(MATERIAL PROVIDED begins)

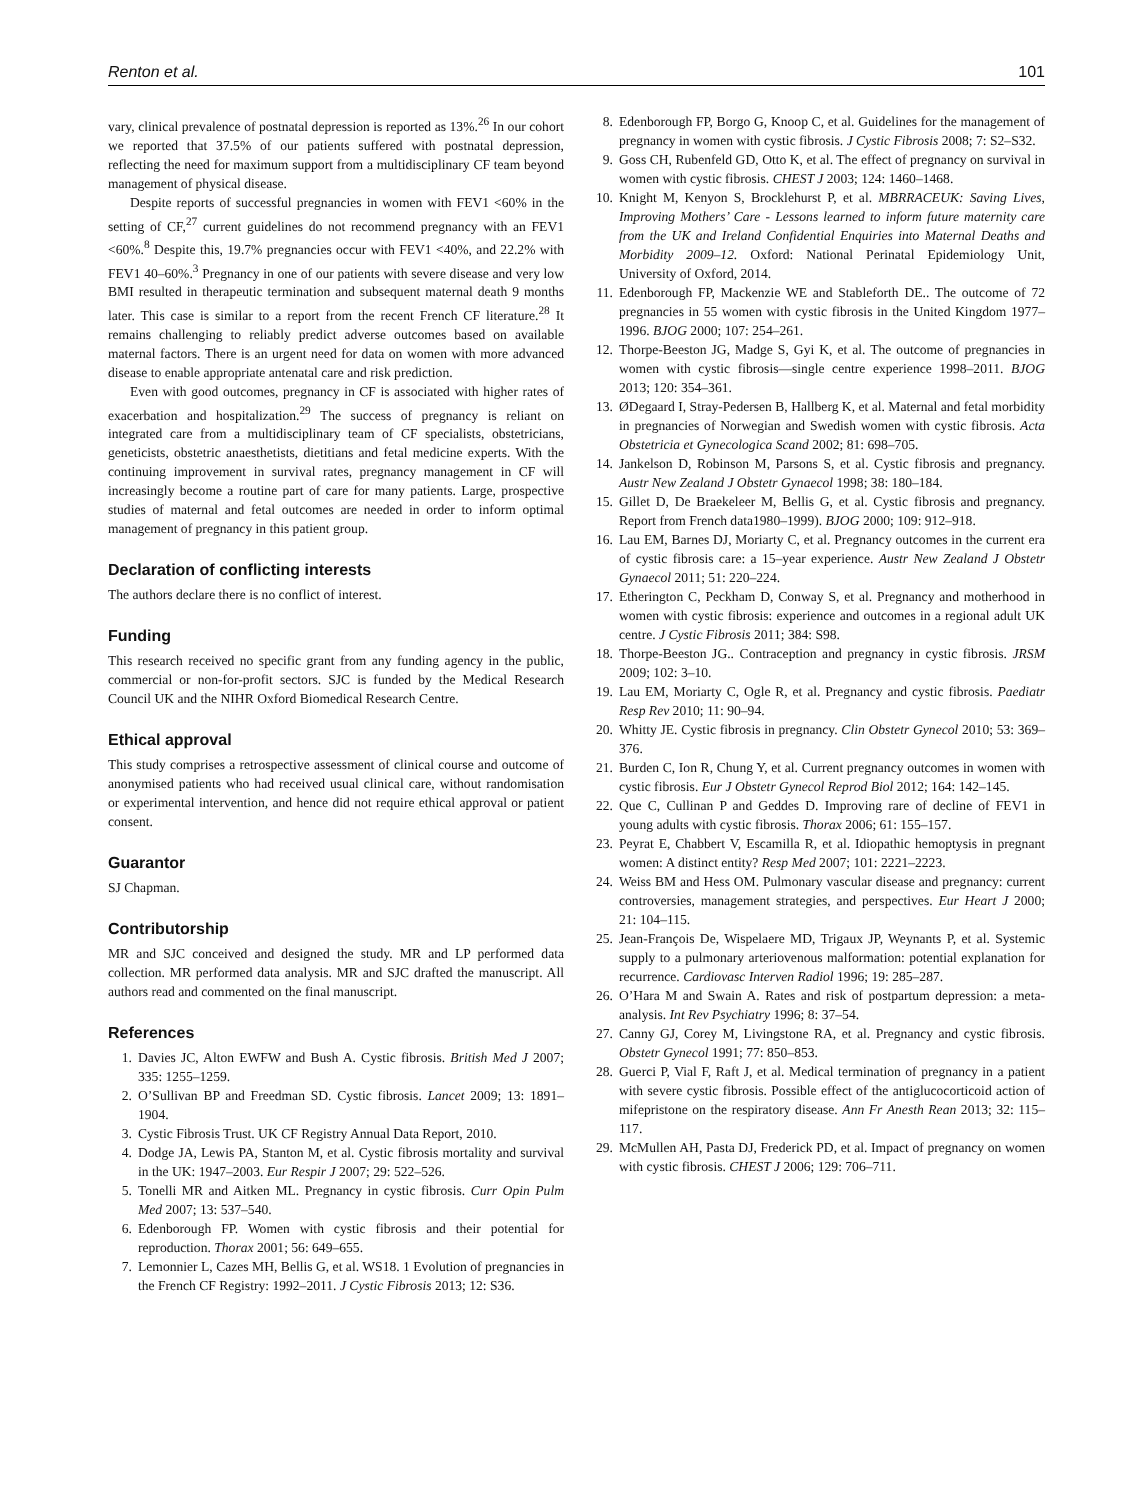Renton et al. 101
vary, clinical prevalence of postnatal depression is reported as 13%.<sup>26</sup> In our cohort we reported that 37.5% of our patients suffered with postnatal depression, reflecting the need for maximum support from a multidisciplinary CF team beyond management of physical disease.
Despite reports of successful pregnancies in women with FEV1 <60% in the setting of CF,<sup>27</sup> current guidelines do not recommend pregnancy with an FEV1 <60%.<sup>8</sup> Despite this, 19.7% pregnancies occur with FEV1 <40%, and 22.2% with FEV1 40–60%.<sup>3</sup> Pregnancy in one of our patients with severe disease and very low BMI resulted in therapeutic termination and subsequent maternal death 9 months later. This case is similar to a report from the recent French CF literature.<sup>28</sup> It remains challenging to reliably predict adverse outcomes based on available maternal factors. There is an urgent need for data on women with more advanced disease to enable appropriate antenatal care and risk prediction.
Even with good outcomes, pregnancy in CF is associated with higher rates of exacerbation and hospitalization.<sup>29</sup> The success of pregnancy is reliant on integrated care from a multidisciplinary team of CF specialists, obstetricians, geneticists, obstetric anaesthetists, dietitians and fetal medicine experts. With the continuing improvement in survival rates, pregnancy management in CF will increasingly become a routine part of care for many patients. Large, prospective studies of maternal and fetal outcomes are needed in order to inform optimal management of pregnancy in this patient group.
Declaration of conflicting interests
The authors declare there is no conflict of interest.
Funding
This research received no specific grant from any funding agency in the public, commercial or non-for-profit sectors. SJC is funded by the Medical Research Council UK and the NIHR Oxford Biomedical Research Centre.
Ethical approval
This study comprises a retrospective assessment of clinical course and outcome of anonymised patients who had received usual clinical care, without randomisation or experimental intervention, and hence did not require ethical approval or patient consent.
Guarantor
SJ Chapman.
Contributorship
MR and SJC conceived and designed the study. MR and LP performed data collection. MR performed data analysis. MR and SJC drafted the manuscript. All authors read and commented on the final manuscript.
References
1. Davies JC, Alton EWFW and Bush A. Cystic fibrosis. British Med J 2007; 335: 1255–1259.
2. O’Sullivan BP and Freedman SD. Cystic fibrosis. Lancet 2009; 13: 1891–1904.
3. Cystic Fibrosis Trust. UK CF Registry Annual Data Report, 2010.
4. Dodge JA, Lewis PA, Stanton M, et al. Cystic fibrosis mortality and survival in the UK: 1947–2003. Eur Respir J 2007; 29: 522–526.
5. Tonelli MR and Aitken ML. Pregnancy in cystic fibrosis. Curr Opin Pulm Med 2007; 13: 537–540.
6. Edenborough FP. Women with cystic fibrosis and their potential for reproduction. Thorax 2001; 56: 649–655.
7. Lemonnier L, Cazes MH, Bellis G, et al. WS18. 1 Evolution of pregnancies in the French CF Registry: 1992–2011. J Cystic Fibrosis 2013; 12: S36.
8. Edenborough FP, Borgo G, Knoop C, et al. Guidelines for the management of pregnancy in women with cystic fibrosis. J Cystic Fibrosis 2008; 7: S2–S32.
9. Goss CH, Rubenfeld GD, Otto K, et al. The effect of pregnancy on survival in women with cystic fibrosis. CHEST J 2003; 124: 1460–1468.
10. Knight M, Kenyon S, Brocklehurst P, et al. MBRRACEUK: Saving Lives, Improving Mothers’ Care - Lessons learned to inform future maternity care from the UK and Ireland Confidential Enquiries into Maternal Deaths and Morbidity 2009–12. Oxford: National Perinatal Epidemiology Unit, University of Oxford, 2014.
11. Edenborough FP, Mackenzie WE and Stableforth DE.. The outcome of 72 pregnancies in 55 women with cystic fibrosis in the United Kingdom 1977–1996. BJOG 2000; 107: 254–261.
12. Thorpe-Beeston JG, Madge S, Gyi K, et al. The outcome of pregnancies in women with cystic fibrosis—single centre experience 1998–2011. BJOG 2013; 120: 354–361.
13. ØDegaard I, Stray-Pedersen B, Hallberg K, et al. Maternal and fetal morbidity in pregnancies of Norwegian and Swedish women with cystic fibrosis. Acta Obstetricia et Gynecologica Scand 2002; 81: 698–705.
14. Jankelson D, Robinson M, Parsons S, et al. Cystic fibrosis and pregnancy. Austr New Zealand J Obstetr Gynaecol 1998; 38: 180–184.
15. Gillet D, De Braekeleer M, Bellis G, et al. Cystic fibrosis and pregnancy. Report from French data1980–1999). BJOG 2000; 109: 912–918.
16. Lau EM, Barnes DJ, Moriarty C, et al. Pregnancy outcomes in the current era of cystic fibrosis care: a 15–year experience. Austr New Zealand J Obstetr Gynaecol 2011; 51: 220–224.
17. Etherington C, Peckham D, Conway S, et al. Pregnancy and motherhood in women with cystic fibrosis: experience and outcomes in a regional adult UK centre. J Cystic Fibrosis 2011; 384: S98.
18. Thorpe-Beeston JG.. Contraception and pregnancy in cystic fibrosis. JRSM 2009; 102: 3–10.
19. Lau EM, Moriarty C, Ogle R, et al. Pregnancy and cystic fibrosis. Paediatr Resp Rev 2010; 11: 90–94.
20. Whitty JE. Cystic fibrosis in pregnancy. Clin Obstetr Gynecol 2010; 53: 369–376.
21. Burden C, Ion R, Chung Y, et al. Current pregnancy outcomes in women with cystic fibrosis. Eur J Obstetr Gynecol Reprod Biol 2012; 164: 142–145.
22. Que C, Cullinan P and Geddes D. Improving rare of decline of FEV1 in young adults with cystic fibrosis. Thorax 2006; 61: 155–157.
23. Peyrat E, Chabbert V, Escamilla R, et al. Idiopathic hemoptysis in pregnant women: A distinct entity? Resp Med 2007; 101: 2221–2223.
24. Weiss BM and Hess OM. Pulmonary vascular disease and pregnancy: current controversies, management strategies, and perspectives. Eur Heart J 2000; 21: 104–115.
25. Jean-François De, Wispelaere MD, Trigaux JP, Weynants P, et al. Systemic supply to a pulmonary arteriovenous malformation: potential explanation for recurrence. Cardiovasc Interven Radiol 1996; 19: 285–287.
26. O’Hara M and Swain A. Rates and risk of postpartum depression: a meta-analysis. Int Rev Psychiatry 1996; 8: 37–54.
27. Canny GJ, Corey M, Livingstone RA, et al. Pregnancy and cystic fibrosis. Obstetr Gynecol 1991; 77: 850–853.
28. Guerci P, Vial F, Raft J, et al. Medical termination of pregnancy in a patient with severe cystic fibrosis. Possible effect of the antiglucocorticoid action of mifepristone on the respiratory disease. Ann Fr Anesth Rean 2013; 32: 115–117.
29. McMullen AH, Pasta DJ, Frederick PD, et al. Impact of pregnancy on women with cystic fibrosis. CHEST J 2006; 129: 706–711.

(MATERIAL PROVIDED ends)

Print exactly the lines of the records from the one containing "28. Guerci P, Vial" through the end, and nothing besides them.

# TASK ANSWER
28. Guerci P, Vial F, Raft J, et al. Medical termination of pregnancy in a patient with severe cystic fibrosis. Possible effect of the antiglucocorticoid action of mifepristone on the respiratory disease. Ann Fr Anesth Rean 2013; 32: 115–117.
29. McMullen AH, Pasta DJ, Frederick PD, et al. Impact of pregnancy on women with cystic fibrosis. CHEST J 2006; 129: 706–711.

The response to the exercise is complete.